## PAGE EXCERPT
Bend City Council considers changes to short-term rental rules

Published 4:15 pm Tuesday, October 4, 2022

 The Bend City Council is considering changes to rules for short-term rentals. A public hearing will be held Wednesday during the regular council meeting.

The Bend City Council will consider on Wednesday adopting new regulations for short-term vacation rentals such as AirBnBs.

The proposed changes would limit the concentration of short-term rentals in an effort to decrease the likelihood of these types of rentals taking over entire blocks of residential areas. The changes would also attempt to incentivize owners to lease long-term. A public hearing will be held during the regular meeting Wednesday, beginning at 7 p.m., before the councilors vote.

As short-term rental rules exist today, if an owner wants to live in their property or use it as a long-term rental for longer than 12 months, they must forfeit their short-term rental license. The proposed amendments would allow owners to keep their short-term license if they have a tenant with at least a 12-month lease instead.

The proposed changes would extend the buffer zone for short-term rental eligibility around existing short-term rentals from 250 feet to 500 feet in an attempt to spread short-term rentals out. The change would only affect newly licensed short-term rentals, not existing ones.

After a public hearing with the city’s planning commission last month, some public comments suggested the proposed changes are too stringent.

The Central Oregon Association of Realtors said in a public comment that the increased buffer zone is too restrictive. The proposed changes infringe on private property rights, and Bend’s tourism economy relies on short-term rentals during peak season, said President Cat Zwicker and Cindy King, chair of the organization’s government affairs, in joint statement.

## PROBLEM A
Express the lines of the records as a JSON list of strings, one string per line with blank lines omitted, starting at the line that contains "on-site analysis of" and ending at the last line of the records; leave out the pictures.
The text and the records have nothing to do with each other.

## DATA FOR THIS EXERCISE
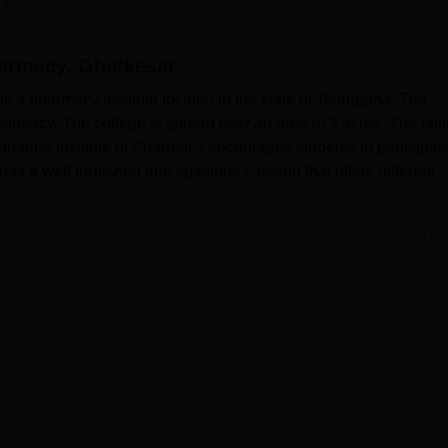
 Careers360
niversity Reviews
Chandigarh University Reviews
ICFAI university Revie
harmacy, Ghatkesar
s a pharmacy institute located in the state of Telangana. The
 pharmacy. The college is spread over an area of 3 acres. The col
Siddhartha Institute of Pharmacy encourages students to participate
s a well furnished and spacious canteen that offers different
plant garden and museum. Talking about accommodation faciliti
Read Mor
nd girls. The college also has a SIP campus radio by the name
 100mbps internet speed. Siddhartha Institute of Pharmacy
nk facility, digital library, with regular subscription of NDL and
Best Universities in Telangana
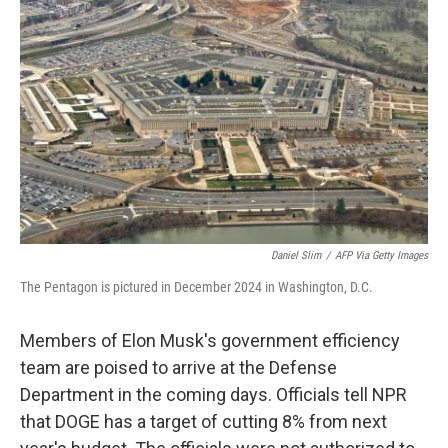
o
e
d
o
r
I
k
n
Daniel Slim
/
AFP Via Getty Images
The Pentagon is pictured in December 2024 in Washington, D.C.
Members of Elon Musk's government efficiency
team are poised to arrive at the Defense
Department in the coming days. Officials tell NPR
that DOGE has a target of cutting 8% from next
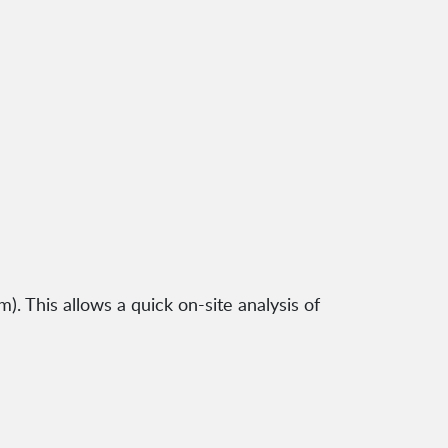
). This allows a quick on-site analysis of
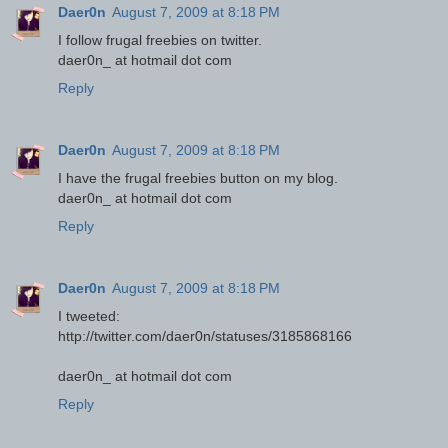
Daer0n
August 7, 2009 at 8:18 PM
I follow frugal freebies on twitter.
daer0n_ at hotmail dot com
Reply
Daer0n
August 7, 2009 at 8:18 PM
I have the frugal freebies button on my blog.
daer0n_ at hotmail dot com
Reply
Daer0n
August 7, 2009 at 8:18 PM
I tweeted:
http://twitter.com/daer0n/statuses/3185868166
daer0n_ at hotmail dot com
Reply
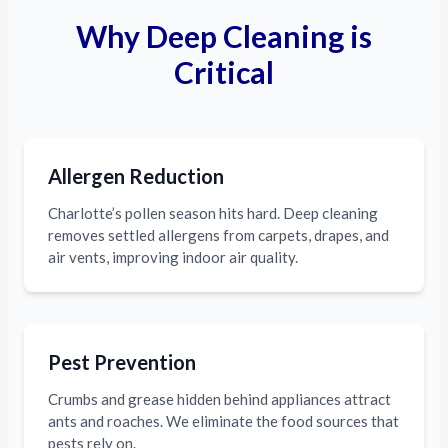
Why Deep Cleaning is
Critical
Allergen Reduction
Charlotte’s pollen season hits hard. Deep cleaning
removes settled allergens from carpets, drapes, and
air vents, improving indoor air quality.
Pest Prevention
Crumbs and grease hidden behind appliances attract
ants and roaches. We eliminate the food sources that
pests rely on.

## PROBLEM B
Using the article on Bend's short-term rental rules, decide whether each statement agrees with it, answering yes or no and quoting the deciding words: (i) The public hearing on Wednesday starts at 7 p.m. (ii) The wider buffer zone would also apply to short-term rentals that are already licensed. (iii) The Central Oregon Association of Realtors called the increased buffer zone too restrictive.

## ANSWER SECTION A
[
  "). This allows a quick on-site analysis of",
  "Daer0n",
  "August 7, 2009 at 8:18 PM",
  "I follow frugal freebies on twitter.",
  "daer0n_ at hotmail dot com",
  "Reply",
  "Daer0n",
  "August 7, 2009 at 8:18 PM",
  "I have the frugal freebies button on my blog.",
  "daer0n_ at hotmail dot com",
  "Reply",
  "Daer0n",
  "August 7, 2009 at 8:18 PM",
  "I tweeted:",
  "http://twitter.com/daer0n/statuses/3185868166",
  "daer0n_ at hotmail dot com",
  "Reply",
  "Why Deep Cleaning is",
  "Critical",
  "Allergen Reduction",
  "Charlotte’s pollen season hits hard. Deep cleaning",
  "removes settled allergens from carpets, drapes, and",
  "air vents, improving indoor air quality.",
  "Pest Prevention",
  "Crumbs and grease hidden behind appliances attract",
  "ants and roaches. We eliminate the food sources that",
  "pests rely on."
]

## ANSWER SECTION B
(i) Yes: "beginning at 7 p.m."
(ii) No: "The change would only affect newly licensed short-term rentals, not existing ones."
(iii) Yes: "The Central Oregon Association of Realtors said in a public comment that the increased buffer zone is too restrictive."